Ich halte es außerdem für wünschenswert, dass zwischen einem Bevollmächtigten, der mit einer Vorsorgenden Vollmacht ausgestattet ist, und einem Betreuer, der vom Vormundschaftsgericht eingesetzt wird, wenn kein Bevollmächtigter benannt wurde, deutlicher unterschieden wird, als dies in der gegenwärtigen Diskussion geschieht.

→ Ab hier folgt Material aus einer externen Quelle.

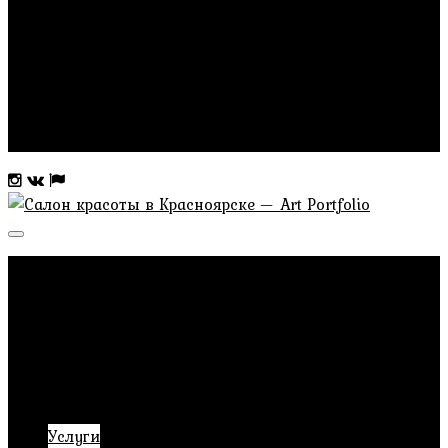
Прически и макияж
Маникюр и педикюр
Акции
Новости
Продукция
Контакты
Главная
О нас
Отзывы
Имидж услуги
Консультация по имиджу
Разбор гардероба
Шоппинг со стилистом
Услуги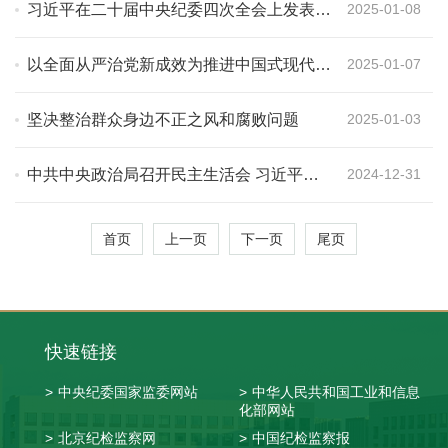
习近平在二十届中央纪委四次全会上发表重
2025-01-08
要讲话
以全面从严治党新成效为推进中国式现代化
2025-01-07
提供坚强保障 ——2024年纪检监察机关奋
发有为忠诚履职纪实
坚决整治群众身边不正之风和腐败问题
2025-01-03
中共中央政治局召开民主生活会 习近平主
2024-12-31
持会议并发表重要讲话
首页
上一页
下一页
尾页
快速链接
>
中央纪委国家监委网站
>
中华人民共和国工业和信息
化部网站
>
北京纪检监察网
>
中国纪检监察报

Im Blick auf die Reichweite von Patientenverfügungen sind für mich keine zwingenden Gründe erkennbar, sie gegenüber der Reichweite von Entscheidungen eines entscheidungsfähigen Patienten prinzipiell einzuschränken. Deswegen plädiere ich dafür, Behandlungsbegrenzungen nicht nur auf tödlich verlaufende Krankheiten zu beschränken, sondern auch zwei Grenzfälle mit in den Blick zu nehmen, bei denen bisherige Erfahrungen eine Regelung besonders nötig erscheinen lassen, nämlich das lang anhaltende Wachkoma und die schwerste Demenzerkrankung. Wenn bei diesen beiden Ausnahmen zusätzliche, lebensbedrohliche Erkrankungen wie z.B. eine Lungenentzündung auftreten, sollte aus meiner Sicht – sofern eine entsprechende Patientenverfügung vorliegt – auf therapeutische Maßnahmen verzichtet werden können. Mir scheint die Befürchtung unbegründet, dass mit einer derart erweiterten Reichweitenbestimmung Weichen in Richtung auf die Tötung auf Verlangen gestellt würden. Ein Behandlungsverzicht bei einem Wachkomapatienten bei Vorliegen einer validen Patientenverfügung ist nicht eine aktive Herbeiführung seines Todes, sondern ein Zulassen seines Todes in dem Sinne, dass dessen Kommen nichts mehr entgegengesetzt wird.

VIII.

Ich komme zum Schluss. Angesichts der medizinischen Möglichkeiten, das menschliche Sterben so weit hinauszögern zu können, dass man „sich seines Todes nicht mehr sicher sein kann“ – wie Hermann Kesten formuliert hat –, ist es nötig, die verschiedenen Formen der Sterbebegleitung zu prüfen und ethisch zu bewerten. Bei dieser Bewertung spreche ich mich gegen die Freigabe der Tötung auf Verlangen unter bestimmten Bedingungen wie in den Niederlanden und Belgien und gegen die Freigabe der ärztlichen Hilfe bei der Selbsttötung wie in der Schweiz aus. Demgegenüber halte ich das Instrument der Patientenverfügung für geeignet, in der Sterbephase auf medizinisch mögliche, aber therapeutisch aussichtslose Versuche der Lebensverlängerung auf Wunsch des Sterbenden bewusst zu verzichten, also das Leben nicht um jeden Preis zu erhalten und zu verlängern, sondern es zu Ende gehen zu lassen. Dabei messe ich der Vorsorgenden Vollmacht eine besondere Bedeutung zu. Denn es gehört zur Würde des Menschen, sterben zu dürfen, wenn die Zeit dazu gekommen ist.